When I need to hit it really high, I don't choke down on the club, as weird as it is. I always choke down a little bit to give it better flight. So that would be one I try to hit in the air, but the ball is above my feet, so I had to choke down a little bit.
I judged it perfectly to where it came out spinny to get up in the wind, because that's a 250‑yard club and you don't want to go over it, and was able to fly it 226. That was a really, really good shot for the time being, and got me a little momentum.
Q. Curious how you deal with going straight from your final hole the first round, you don't really have enough time to cool down, and then warm back up, and you go straight to the first. Does that disrupt your rhythm? And I'm curious, if so, how you build that back and get comfortable on the course?
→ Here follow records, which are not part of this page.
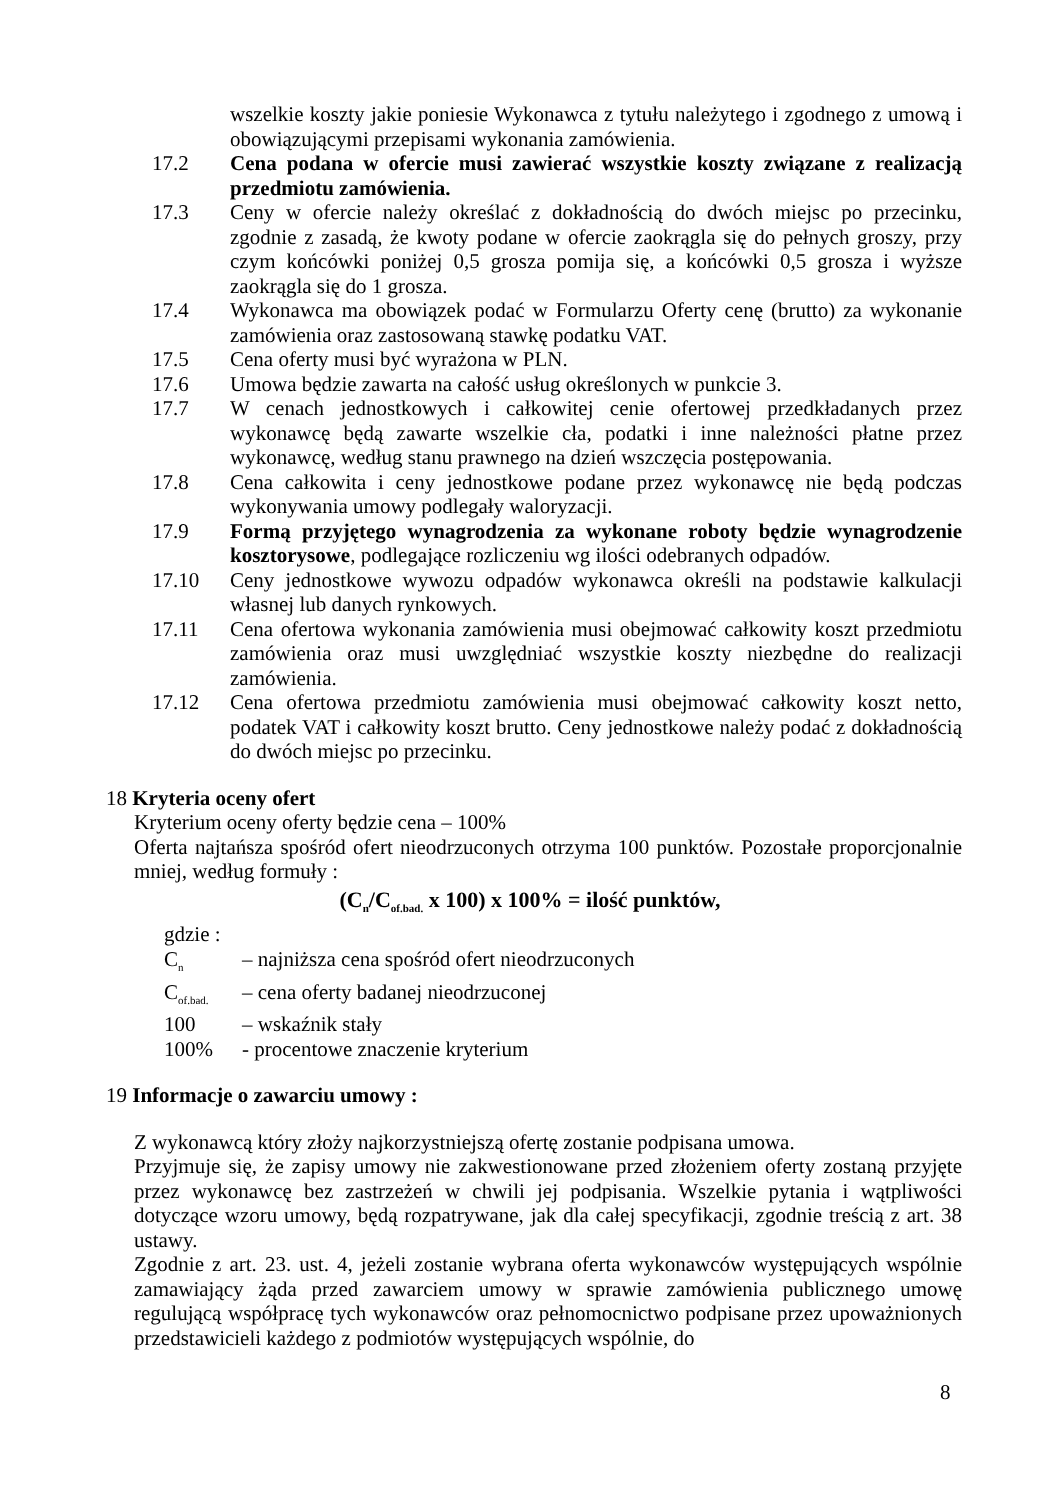wszelkie koszty jakie poniesie Wykonawca z tytułu należytego i zgodnego z umową i obowiązującymi przepisami wykonania zamówienia.
17.2 Cena podana w ofercie musi zawierać wszystkie koszty związane z realizacją przedmiotu zamówienia.
17.3 Ceny w ofercie należy określać z dokładnością do dwóch miejsc po przecinku, zgodnie z zasadą, że kwoty podane w ofercie zaokrągla się do pełnych groszy, przy czym końcówki poniżej 0,5 grosza pomija się, a końcówki 0,5 grosza i wyższe zaokrągla się do 1 grosza.
17.4 Wykonawca ma obowiązek podać w Formularzu Oferty cenę (brutto) za wykonanie zamówienia oraz zastosowaną stawkę podatku VAT.
17.5 Cena oferty musi być wyrażona w PLN.
17.6 Umowa będzie zawarta na całość usług określonych w punkcie 3.
17.7 W cenach jednostkowych i całkowitej cenie ofertowej przedkładanych przez wykonawcę będą zawarte wszelkie cła, podatki i inne należności płatne przez wykonawcę, według stanu prawnego na dzień wszczęcia postępowania.
17.8 Cena całkowita i ceny jednostkowe podane przez wykonawcę nie będą podczas wykonywania umowy podlegały waloryzacji.
17.9 Formą przyjętego wynagrodzenia za wykonane roboty będzie wynagrodzenie kosztorysowe, podlegające rozliczeniu wg ilości odebranych odpadów.
17.10 Ceny jednostkowe wywozu odpadów wykonawca określi na podstawie kalkulacji własnej lub danych rynkowych.
17.11 Cena ofertowa wykonania zamówienia musi obejmować całkowity koszt przedmiotu zamówienia oraz musi uwzględniać wszystkie koszty niezbędne do realizacji zamówienia.
17.12 Cena ofertowa przedmiotu zamówienia musi obejmować całkowity koszt netto, podatek VAT i całkowity koszt brutto. Ceny jednostkowe należy podać z dokładnością do dwóch miejsc po przecinku.
18 Kryteria oceny ofert
Kryterium oceny oferty będzie cena – 100%
Oferta najtańsza spośród ofert nieodrzuconych otrzyma 100 punktów. Pozostałe proporcjonalnie mniej, według formuły :
(C<sub>n</sub>/C<sub>of.bad.</sub> x 100) x 100% = ilość punktów,
gdzie :
C<sub>n</sub> – najniższa cena spośród ofert nieodrzuconych
C<sub>of.bad.</sub> – cena oferty badanej nieodrzuconej
100 – wskaźnik stały
100% - procentowe znaczenie kryterium
19 Informacje o zawarciu umowy :
Z wykonawcą który złoży najkorzystniejszą ofertę zostanie podpisana umowa.
Przyjmuje się, że zapisy umowy nie zakwestionowane przed złożeniem oferty zostaną przyjęte przez wykonawcę bez zastrzeżeń w chwili jej podpisania. Wszelkie pytania i wątpliwości dotyczące wzoru umowy, będą rozpatrywane, jak dla całej specyfikacji, zgodnie treścią z art. 38 ustawy.
Zgodnie z art. 23. ust. 4, jeżeli zostanie wybrana oferta wykonawców występujących wspólnie zamawiający żąda przed zawarciem umowy w sprawie zamówienia publicznego umowę regulującą współpracę tych wykonawców oraz pełnomocnictwo podpisane przez upoważnionych przedstawicieli każdego z podmiotów występujących wspólnie, do
8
JUSTIN THOMAS: It was quick enough where you didn't quite have long enough to get out of any rhythm. As soon as I saw my card, I went to the locker room, just grabbed a little bit of food. Went and marked my golf balls for the next round. And by then, I turned around and I told John, who I work with in putting, to meet me on the putting green by 1 / 10 tee.
I met him there a little bit after 10, and we hit putts for probably six, seven minutes. And within a couple minutes we knew what was going on, and then, yeah, we walked to the first tee at about 10:11 and pegged it at 10:14.
Q. So doesn't feel like your rhythm is being disrupted?
JUSTIN THOMAS: Not really, on a day like this where it was nice. When you get those 45‑, 50‑degree days where it's a little chilly where any time you don't spend hitting or moving, you're going to get tight. But it was hot enough, warm enough to where I was doing enough. I didn't feel like I needed to go to the range and hit a couple balls, and frankly, I didn't really have time to, anyway.
THE MODERATOR: Thanks for coming in today, and all the best for the rest of the tournament.